● TEXT SHOWN:
The only real problem I see here is that the video driver seems to occasionally lock up. The driver you should be using is the one toshiba offers on its website for the model of your laptop. Dont download anything else. Laptop manufacturers doesnt usually use the stock driver and by putting it on there you may have screwed up this laptop.

I recommend the following:

1. Vist toshibas site and update the BIOS, video, and network drivers.

2. Disable automatic windows update and only get your updates through the windows update website. Automatic updates can be problematic on older slower machines. Essentially at every boot your computer does a sort of inventory and then polls the remote server for updates. This can make it seem like the computer is very slow. this runs under svchost

3. Defrag your drive.

4. Update your applications. Are you using an old version of whatever you are using? This may be an application issue.

5. What is in your system tray? Do you need all these auto running programs? Also, if you feel confident in your tech skills you can see what is going on with msconfig or autoruns and selectivly disable things you dont need. Autoupdaters for acrobat, anything quick start, itunes, itunes helper, dvd player app, etc can be safely disabled.
posted by damn dirty ape at 9:22 AM on September 29, 2007

@damn dirty ape -- On Windows XP SP2, idle CPU use is typically lower than 10%. Higher than that and it is useful to try to find out why because it may be that the machine is compromised and trying to blat spam at the rest of us.

Also, responsiveness goes down dramatically when the idle CPU is high. If the services eating CPU are needed, then I change the profile from "single user" (increased responsiveness) to "server" (increased CPU for services).

Ignore Microsoft's assertion that "single user" has increased responsiveness. Server mode is better if there are background services taking significant CPU.
posted by TeatimeGrommit at 10:01 AM on September 29, 2007

I have always used Black Viper's site for advice on which services can be safely disabled.

● SUPPLIED RECORDS:

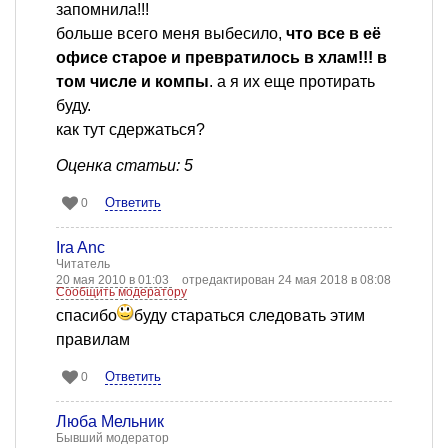
запомнила!!!
больше всего меня выбесило,
что все в её
офисе старое и превратилось в хлам!!! в
том числе и компы
. а я их еще протирать
буду.
как тут сдержаться?
Оценка статьи: 5
Ответить
0
Ira Anc
Читатель
20 мая 2010 в 01:03
отредактирован 24 мая 2018 в 08:08
Сообщить модератору
спасибо
буду стараться следовать этим
правилам
Ответить
0
Люба Мельник
Бывший модератор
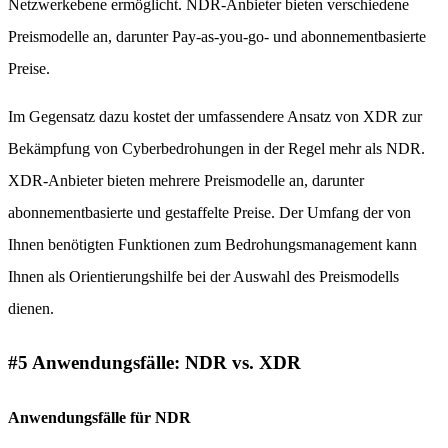
Netzwerkebene ermöglicht. NDR-Anbieter bieten verschiedene
Preismodelle an, darunter Pay-as-you-go- und abonnementbasierte
Preise.
Im Gegensatz dazu kostet der umfassendere Ansatz von XDR zur
Bekämpfung von Cyberbedrohungen in der Regel mehr als NDR.
XDR-Anbieter bieten mehrere Preismodelle an, darunter
abonnementbasierte und gestaffelte Preise. Der Umfang der von
Ihnen benötigten Funktionen zum Bedrohungsmanagement kann
Ihnen als Orientierungshilfe bei der Auswahl des Preismodells
dienen.
#5 Anwendungsfälle: NDR vs. XDR
Anwendungsfälle für NDR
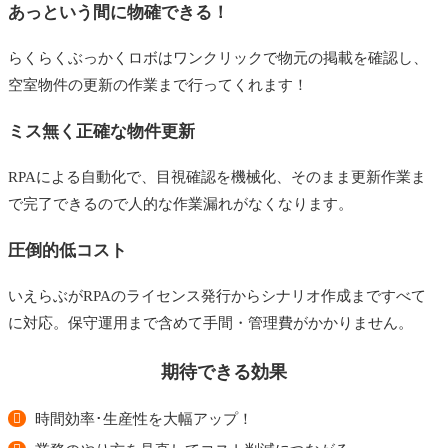
あっという間に物確できる！
らくらくぶっかくロボはワンクリックで物元の掲載を確認し、
空室物件の更新の作業まで行ってくれます！
ミス無く正確な物件更新
RPAによる自動化で、目視確認を機械化、そのまま更新作業ま
で完了できるので人的な作業漏れがなくなります。
圧倒的低コスト
いえらぶがRPAのライセンス発行からシナリオ作成まですべて
に対応。保守運用まで含めて手間・管理費がかかりません。
期待できる効果
時間効率･生産性を大幅アップ！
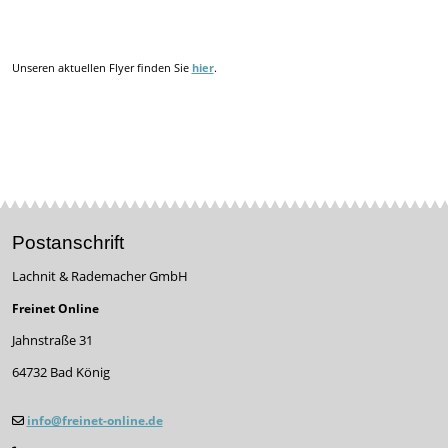
Unseren aktuellen Flyer finden Sie
.
hier
Postanschrift
Lachnit & Rademacher GmbH
Freinet Online
Jahnstraße 31
64732 Bad König
info@freinet-online.de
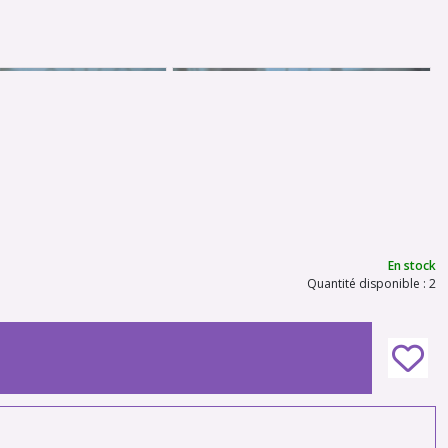
En stock
Quantité disponible : 2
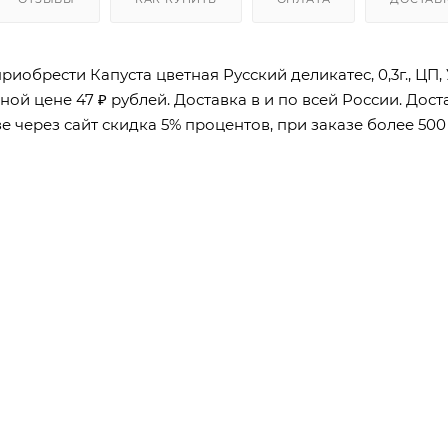
риобрести Капуста цветная Русский деликатес, 0,3г., ЦП
ной цене 47 ₽ рублей. Доставка в и по всей России. Дос
е через сайт скидка 5% процентов, при заказе более 500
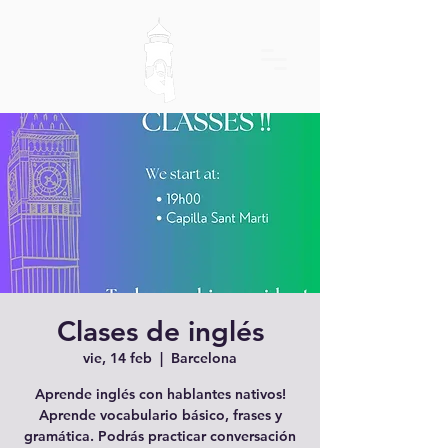
Clases de inglés
vie, 14 feb
  |  
Barcelona
Aprende inglés con hablantes nativos!
Aprende vocabulario básico, frases y
gramática. Podrás practicar conversación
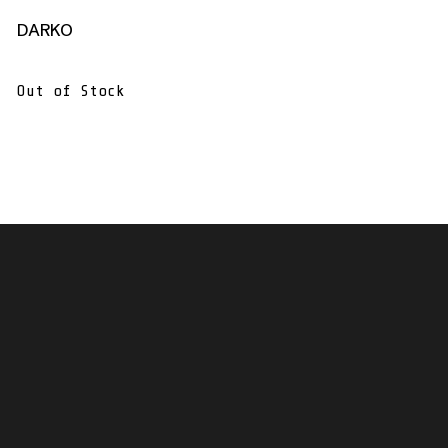
DARKO
Out of Stock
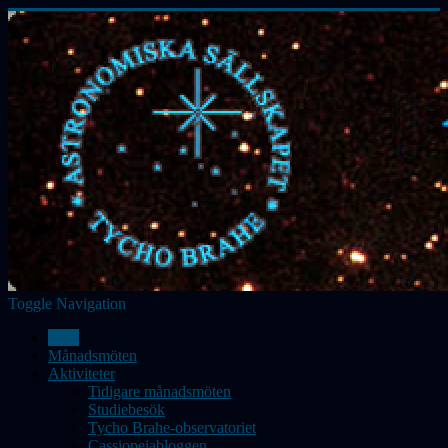
Toggle Navigation
Hem
Månadsmöten
Aktiviteter
Tidigare månadsmöten
Studiebesök
Tycho Brahe-observatoriet
Cassiopeiabloggen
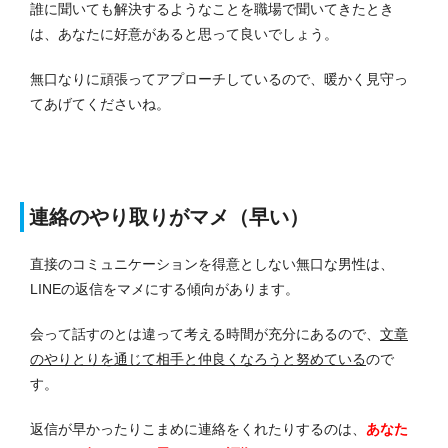
誰に聞いても解決するようなことを職場で聞いてきたとき
は、あなたに好意があると思って良いでしょう。
無口なりに頑張ってアプローチしているので、暖かく見守っ
てあげてくださいね。
連絡のやり取りがマメ（早い）
直接のコミュニケーションを得意としない無口な男性は、
LINEの返信をマメにする傾向があります。
会って話すのとは違って考える時間が充分にあるので、
文章
のやりとりを通じて相手と仲良くなろうと努めている
ので
す。
返信が早かったりこまめに連絡をくれたりするのは、
あなた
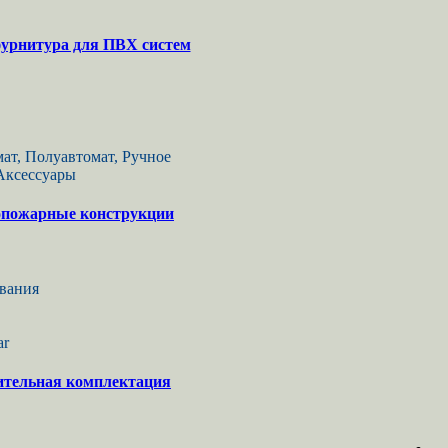
урнитура для ПВХ систем
ат, Полуавтомат, Ручное
 Аксессуары
пожарные конструкции
вания
ar
ительная комплектация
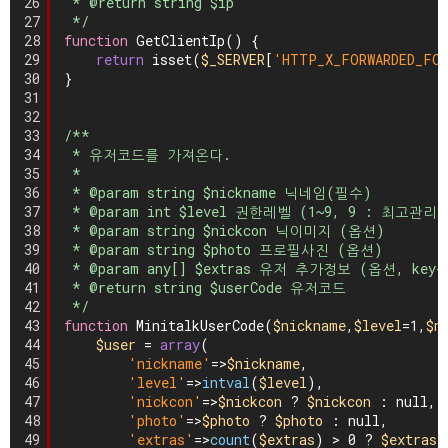
26
* @return string $ip
27
*/
28
function
GetClientIp() {
29
return
isset(
$_SERVER
[
'HTTP_X_FORWARDED_FO
30
}
31
32
33
/**
34
* 유저코드를 가져온다.
35
*
36
* @param string $nickname 닉네임(필수)
37
* @param int $level 권한레벨 (1~9, 9 : 최고관리
38
* @param string $nickcon 닉이미지 (옵션)
39
* @param string $photo 프로필사진 (옵션)
40
* @param any[] $extras 유저 추가정보 (옵션, key
41
* @return string $userCode 유저코드
42
*/
43
function
MinitalkUserCode(
$nickname
,
$level
=1,
$n
44
$user
= 
array
(
45
'nickname'
=>
$nickname
,
46
'level'
=>
intval
(
$level
),
47
'nickcon'
=>
$nickcon
? 
$nickcon
: null,
48
'photo'
=>
$photo
? 
$photo
: null,
49
'extras'
=>
count
(
$extras
) > 0 ? 
$extras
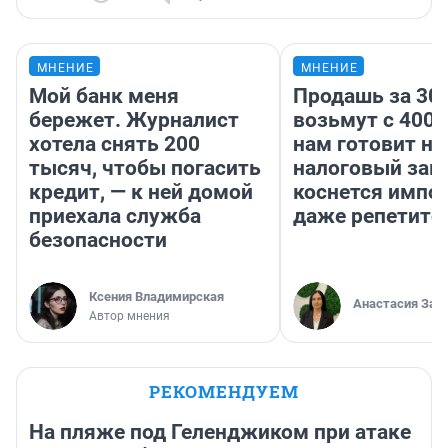
МНЕНИЕ
МНЕНИЕ
Мой банк меня
Продашь за 300
бережет. Журналист
возьмут с 4000
хотела снять 200
нам готовит н
тысяч, чтобы погасить
налоговый зако
кредит, — к ней домой
коснется импор
приехала служба
даже репетито
безопасности
Ксения Владимирская
Анастасия Зав
Автор мнения
РЕКОМЕНДУЕМ
На пляже под Геленджиком при атаке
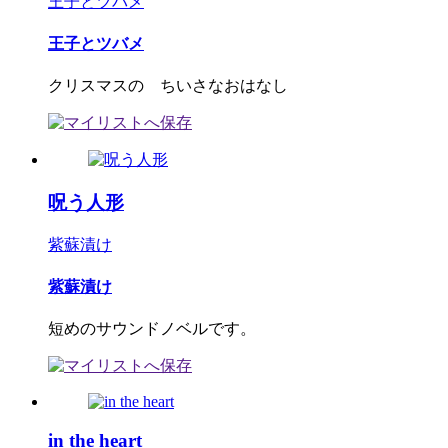
王子とツバメ
王子とツバメ
クリスマスの ちいさなおはなし
呪う人形
紫蘇漬け
紫蘇漬け
短めのサウンドノベルです。
in the heart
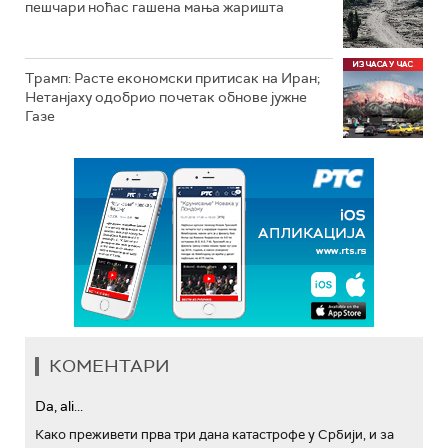
пешчари ноћас гашена мања жаришта
Трамп: Расте економски притисак на Иран;
Нетанјаху одобрио почетак обнове јужне
Газе
КОМЕНТАРИ
Da, ali...
Како преживети прва три дана катастрофе у Србији, и за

● EXERCISE 1:
Decide whether each statement agrees with the laptop troubleshooting thread. Answer yes or no for (a), (b), and (c), and quote the deciding words exactly: (a) The first post recommends defragmenting the drive. (b) TeatimeGrommit says idle CPU use on Windows XP SP2 is typically higher than 10%. (c) One commenter names Black Viper's site as a source of advice on which services can be safely disabled.
● EXERCISE 2:
Reproduce the laptop troubleshooting thread from "The only real" to "and network drivers.".
The listing is separate material from the laptop troubleshooting thread.

● TASK RESULT 1:
(a) Yes: "Defrag your drive."
(b) No: "idle CPU use is typically lower than 10%"
(c) Yes: "I have always used Black Viper's site for advice on which services can be safely disabled."

● TASK RESULT 2:
The only real problem I see here is that the video driver seems to occasionally lock up. The driver you should be using is the one toshiba offers on its website for the model of your laptop. Dont download anything else. Laptop manufacturers doesnt usually use the stock driver and by putting it on there you may have screwed up this laptop.

I recommend the following:

1. Vist toshibas site and update the BIOS, video, and network drivers.